Song Guang, Jernigan Robert L
L.H. Baker Center for Bioinformatics and Biological Statistics, Iowa State University, Ames, Iowa 50011-3020, USA.
Proteins. 2006 Apr 1;63(1):197-209. doi: 10.1002/prot.20836.
Domain swapping is a process where two (or more) protein molecules form a dimer (or higher oligomer) by exchanging an identical domain. In this article, based on the observation that domains are rigid and hinge loops are highly flexible, we propose a new Elastic Network Model, domain-ENM, for domain-swapped proteins. In this model, the rigidity of domains is taken into account by using a larger spring constant for intradomain contacts. The large-scale transition of domain swapping is then novelly decomposed into the relative motion between the rigid domains (only 6 degrees of freedom) plus the internal fluctuations of each domain. Consequently, this approach has the potential to produce much more meaningful transition pathways than other simulation approaches that try to find pathways in a search space of large numbers of dimensions. In this article, we also propose a new way to define the overlap measure. Past approaches used an inappropriate comparison of the large-scale conformation displacement against the computed infinitesimal motions of modes. Here, we propose an infinitesimal version of the large-scale conformation change and then compare it with the modes of motions. As a result, we obtain much better overlap values. Using this new overlap definition, we are also able for the first time to give a clear, intuitive explanation why "open" forms tend to produce better overlap values than "closed" forms with traditional ENMs. Finally, as an application, we present a simple approach to show how domain-ENM can be used to generated transition pathways for domain-swapped proteins.

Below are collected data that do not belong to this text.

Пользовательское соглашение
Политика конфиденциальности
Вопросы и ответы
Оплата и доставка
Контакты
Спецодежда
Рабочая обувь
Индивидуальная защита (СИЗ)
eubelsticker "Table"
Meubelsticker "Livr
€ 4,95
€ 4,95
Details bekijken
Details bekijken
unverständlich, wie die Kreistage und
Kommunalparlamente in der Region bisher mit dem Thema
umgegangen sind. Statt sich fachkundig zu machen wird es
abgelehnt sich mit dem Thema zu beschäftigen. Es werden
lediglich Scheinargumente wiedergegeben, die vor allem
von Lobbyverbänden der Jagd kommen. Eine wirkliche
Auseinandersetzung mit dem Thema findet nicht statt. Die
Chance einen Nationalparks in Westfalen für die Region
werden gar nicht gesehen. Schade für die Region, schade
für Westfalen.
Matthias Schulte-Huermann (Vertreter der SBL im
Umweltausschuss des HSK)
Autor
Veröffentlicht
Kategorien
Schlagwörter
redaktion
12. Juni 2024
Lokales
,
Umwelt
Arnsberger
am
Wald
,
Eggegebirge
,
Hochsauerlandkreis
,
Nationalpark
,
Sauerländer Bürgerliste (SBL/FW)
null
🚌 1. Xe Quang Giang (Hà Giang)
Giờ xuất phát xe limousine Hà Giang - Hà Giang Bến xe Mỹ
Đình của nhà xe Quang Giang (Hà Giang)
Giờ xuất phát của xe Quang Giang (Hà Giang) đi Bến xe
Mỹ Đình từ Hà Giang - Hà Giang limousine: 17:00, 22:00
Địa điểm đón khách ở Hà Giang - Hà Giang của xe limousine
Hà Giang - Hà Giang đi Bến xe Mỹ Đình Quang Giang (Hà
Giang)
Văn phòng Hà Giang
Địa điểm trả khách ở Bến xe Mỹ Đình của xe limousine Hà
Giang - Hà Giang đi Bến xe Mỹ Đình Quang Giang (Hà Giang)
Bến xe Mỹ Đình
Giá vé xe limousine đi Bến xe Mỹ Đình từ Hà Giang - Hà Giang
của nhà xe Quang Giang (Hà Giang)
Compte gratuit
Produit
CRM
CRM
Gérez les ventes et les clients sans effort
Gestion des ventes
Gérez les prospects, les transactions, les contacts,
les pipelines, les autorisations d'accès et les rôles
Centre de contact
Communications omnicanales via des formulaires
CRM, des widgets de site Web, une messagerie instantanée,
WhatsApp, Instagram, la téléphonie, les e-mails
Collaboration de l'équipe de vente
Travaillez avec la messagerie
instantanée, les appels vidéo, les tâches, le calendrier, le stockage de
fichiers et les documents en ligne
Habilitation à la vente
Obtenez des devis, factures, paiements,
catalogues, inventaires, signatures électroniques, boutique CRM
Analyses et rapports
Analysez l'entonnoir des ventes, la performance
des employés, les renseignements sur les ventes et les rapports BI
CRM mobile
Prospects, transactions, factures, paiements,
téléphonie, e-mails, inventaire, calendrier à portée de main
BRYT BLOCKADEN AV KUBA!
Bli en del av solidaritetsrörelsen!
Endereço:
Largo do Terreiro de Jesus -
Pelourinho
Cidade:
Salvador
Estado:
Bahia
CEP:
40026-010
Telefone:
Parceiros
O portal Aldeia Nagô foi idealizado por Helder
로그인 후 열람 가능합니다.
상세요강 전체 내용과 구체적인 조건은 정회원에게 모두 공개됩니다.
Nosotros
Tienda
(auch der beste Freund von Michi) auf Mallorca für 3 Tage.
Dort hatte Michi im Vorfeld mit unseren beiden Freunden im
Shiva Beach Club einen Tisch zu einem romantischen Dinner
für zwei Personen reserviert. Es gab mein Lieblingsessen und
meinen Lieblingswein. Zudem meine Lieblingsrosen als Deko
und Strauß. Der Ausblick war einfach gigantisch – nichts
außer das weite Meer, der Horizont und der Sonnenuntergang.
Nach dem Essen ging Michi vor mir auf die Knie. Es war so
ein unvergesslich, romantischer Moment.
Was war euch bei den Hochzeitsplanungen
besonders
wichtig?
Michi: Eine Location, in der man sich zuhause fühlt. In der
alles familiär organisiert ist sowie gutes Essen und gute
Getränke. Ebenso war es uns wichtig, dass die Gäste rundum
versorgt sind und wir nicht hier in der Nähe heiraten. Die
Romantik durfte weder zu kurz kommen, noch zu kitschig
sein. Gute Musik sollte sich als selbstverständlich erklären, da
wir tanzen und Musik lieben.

结构域交换是指两个(或更多)蛋白质分子通过交换相同的结构域形成二聚体(或更高阶寡聚体)的过程。在本文中,基于结构域是刚性的而铰链环具有高度灵活性这一观察结果,我们提出了一种用于结构域交换蛋白的新弹性网络模型——结构域弹性网络模型(domain-ENM)。在该模型中,通过对结构域内接触使用更大的弹簧常数来考虑结构域的刚性。然后,结构域交换的大规模转变被新颖地分解为刚性结构域之间的相对运动(仅6个自由度)加上每个结构域的内部波动。因此,与其他试图在大量维度的搜索空间中寻找路径的模拟方法相比,这种方法有可能产生更有意义的转变路径。在本文中,我们还提出了一种定义重叠度量的新方法。过去的方法对大规模构象位移与计算出的模式微小运动进行了不恰当的比较。在这里,我们提出了大规模构象变化的微小版本,然后将其与运动模式进行比较。结果,我们获得了更好的重叠值。使用这个新的重叠定义,我们还首次能够清晰、直观地解释为什么在传统弹性网络模型中,“开放”形式往往比“封闭”形式产生更好的重叠值。最后,作为一个应用,我们提出了一种简单的方法来展示如何使用结构域弹性网络模型为结构域交换蛋白生成转变路径。